In Bohm, for example, the plaintiff failed to disclose a back injury he had suffered about 14 years before applying for an accident and disability income policy. After obtaining the policy, plaintiff injured his back and neck in an automobile accident. The defendant insurance company refused to make any payments under the policy, alleging the plaintiff misrepresented or concealed his back injury, a material fact.

This Court held the misrepresentation about plaintiffs earlier back injury was not material with regards to plaintiffs later neck injury, under a statute not relevant to the instant case. Id. at 454. The Court said the plaintiffs failure to volunteer information did not amount to concealment simply because the insurer might have declined the risk had plaintiff so volunteered. The insurer, the Court said, was free to set its underwriting policies and to elicit through questions to the applicant the information necessary to make its policies effective, but the Court imposed no duty on applicants to speculate as to what information the insurer might consider important. Id. at 455.

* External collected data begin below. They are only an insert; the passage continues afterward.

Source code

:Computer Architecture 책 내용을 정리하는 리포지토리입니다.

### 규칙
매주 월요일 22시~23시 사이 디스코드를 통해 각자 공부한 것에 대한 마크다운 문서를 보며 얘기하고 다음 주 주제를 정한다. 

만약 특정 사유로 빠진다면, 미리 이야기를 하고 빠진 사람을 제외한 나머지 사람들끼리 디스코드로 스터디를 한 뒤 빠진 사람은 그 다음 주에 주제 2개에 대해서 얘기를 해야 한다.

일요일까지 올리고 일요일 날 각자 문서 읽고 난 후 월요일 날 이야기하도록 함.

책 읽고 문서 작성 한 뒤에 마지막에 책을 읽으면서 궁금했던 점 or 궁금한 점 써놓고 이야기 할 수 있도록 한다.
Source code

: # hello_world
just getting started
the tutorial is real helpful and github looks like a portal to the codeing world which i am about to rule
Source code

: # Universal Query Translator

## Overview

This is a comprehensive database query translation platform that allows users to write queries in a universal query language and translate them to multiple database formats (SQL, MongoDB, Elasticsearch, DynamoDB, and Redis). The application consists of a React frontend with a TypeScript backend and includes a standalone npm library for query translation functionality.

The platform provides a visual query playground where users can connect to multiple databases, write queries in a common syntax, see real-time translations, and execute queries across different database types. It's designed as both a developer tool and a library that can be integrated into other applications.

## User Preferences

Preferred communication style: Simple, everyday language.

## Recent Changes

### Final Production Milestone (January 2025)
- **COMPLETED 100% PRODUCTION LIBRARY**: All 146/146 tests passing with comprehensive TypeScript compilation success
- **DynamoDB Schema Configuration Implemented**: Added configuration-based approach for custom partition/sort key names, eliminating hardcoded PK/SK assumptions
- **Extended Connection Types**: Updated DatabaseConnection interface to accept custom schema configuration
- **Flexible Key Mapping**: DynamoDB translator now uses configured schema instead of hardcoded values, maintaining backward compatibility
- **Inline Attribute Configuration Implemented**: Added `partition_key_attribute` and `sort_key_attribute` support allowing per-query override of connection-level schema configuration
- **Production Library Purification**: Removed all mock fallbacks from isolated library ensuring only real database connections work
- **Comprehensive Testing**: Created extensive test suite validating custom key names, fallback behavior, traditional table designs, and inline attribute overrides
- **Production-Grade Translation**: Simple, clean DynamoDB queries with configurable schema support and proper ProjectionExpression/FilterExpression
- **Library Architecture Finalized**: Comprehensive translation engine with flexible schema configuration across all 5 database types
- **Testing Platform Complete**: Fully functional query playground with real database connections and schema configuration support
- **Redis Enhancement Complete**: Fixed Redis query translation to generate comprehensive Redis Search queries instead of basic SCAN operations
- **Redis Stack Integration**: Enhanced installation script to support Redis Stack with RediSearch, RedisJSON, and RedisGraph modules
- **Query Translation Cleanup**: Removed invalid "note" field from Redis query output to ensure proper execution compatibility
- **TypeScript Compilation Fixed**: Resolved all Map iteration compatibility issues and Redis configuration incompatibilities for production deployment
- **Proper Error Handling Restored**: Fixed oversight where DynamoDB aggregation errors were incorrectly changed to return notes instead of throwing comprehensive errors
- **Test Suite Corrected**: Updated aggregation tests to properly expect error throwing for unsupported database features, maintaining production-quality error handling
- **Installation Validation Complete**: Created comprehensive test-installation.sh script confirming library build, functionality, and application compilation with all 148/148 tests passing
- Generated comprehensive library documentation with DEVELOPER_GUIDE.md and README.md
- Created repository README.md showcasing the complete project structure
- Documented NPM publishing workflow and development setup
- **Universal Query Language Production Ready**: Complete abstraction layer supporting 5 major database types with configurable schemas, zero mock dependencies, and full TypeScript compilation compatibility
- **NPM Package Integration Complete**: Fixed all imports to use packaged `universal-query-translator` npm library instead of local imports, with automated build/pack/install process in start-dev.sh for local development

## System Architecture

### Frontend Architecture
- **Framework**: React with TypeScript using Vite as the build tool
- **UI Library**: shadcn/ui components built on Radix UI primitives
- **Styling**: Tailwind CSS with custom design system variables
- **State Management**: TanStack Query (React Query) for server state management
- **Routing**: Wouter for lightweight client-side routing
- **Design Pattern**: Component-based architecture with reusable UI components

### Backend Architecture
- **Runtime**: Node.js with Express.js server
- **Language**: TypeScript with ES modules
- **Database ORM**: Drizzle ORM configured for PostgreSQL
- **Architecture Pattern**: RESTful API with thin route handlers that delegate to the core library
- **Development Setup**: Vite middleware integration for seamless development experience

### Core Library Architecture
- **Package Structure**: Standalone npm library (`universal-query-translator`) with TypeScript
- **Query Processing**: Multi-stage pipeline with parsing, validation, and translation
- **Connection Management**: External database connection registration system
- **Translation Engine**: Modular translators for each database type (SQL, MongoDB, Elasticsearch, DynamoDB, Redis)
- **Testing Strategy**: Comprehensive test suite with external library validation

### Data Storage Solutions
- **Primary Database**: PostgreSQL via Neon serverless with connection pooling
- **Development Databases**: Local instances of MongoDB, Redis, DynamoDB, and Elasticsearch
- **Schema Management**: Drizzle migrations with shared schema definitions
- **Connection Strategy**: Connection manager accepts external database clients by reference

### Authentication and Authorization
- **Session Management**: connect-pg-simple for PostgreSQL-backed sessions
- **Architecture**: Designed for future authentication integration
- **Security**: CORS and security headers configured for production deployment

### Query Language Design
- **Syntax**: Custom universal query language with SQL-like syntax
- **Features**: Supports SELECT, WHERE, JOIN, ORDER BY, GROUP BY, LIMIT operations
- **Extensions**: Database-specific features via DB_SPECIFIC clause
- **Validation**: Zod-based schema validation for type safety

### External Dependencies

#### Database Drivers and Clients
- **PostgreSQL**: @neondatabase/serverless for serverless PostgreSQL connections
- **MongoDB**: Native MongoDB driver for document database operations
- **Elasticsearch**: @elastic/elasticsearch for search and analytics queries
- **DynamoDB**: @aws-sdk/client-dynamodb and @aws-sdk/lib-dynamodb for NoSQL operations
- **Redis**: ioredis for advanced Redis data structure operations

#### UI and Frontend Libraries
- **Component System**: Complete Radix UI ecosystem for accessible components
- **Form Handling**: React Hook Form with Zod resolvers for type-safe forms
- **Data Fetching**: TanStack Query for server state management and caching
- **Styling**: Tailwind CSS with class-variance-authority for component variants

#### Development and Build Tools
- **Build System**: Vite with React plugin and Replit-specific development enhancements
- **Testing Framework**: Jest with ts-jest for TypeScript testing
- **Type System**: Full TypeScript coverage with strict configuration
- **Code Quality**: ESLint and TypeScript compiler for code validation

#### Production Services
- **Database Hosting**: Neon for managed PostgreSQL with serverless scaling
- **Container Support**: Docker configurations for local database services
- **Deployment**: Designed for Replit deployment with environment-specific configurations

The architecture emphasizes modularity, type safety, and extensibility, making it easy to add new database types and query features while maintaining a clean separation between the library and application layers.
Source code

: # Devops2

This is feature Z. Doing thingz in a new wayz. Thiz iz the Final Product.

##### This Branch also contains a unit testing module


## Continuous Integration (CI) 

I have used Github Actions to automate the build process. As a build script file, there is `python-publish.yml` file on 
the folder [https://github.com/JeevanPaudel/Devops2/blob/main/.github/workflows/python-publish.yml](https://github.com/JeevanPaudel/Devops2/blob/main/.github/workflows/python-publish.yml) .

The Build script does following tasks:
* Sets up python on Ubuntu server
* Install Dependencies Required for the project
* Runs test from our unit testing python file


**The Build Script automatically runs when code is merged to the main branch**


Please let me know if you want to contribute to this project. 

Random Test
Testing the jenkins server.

This simply is recognition that the practice of requiring an applicant to answer questions has relaxed to some extent the rule rendering a policy voidable or void on the insured’s failure to disclose a known condition affecting the risk. 12A Appleman, supra at 327. This practice, however, has not relaxed the rule to the extent that applicants are permitted to conceal the prior destruction of the subject matter of the insurance contract, or the prior occurrence of the event to be insured against.

Insurance policies protect against risks, not accomplished facts. An applicant for an insurance policy implicitly asserts that the subject matter of the policy is still in existence. The insurer is entitled to rely on that assertion. Thus, if an applicant failed to disclose a fire loss prior to the inception of the policy, we would hold that to be a material fact which the applicant had a duty to disclose, and his failure to do so would constitute concealment and, thus, fraud. See Miller v. Higgins, supra.

Plaintiffs ask us, however, to forgive the same conduct here, because, they contend, they had the right to rely on defendants’ past conduct and, therefore, they should be permitted to invoke the doctrine of waiver or estoppel. We will not do so. Waiver and estoppel are equitable doctrines devised to prevent a wrong being done to an innocent party. See, e.g., Block v. Block, 593 S.W.2d, 584, 590 (Mo.App.1979). Plaintiffs here are not innocent of any wrong. Therefore, we will not permit them to invoke either waiver or estoppel. To do so would condone and invite fraud. This we will not do.

Judgment affirmed.

SMITH, P.J., and CARL R. GAERTNER, J., concur.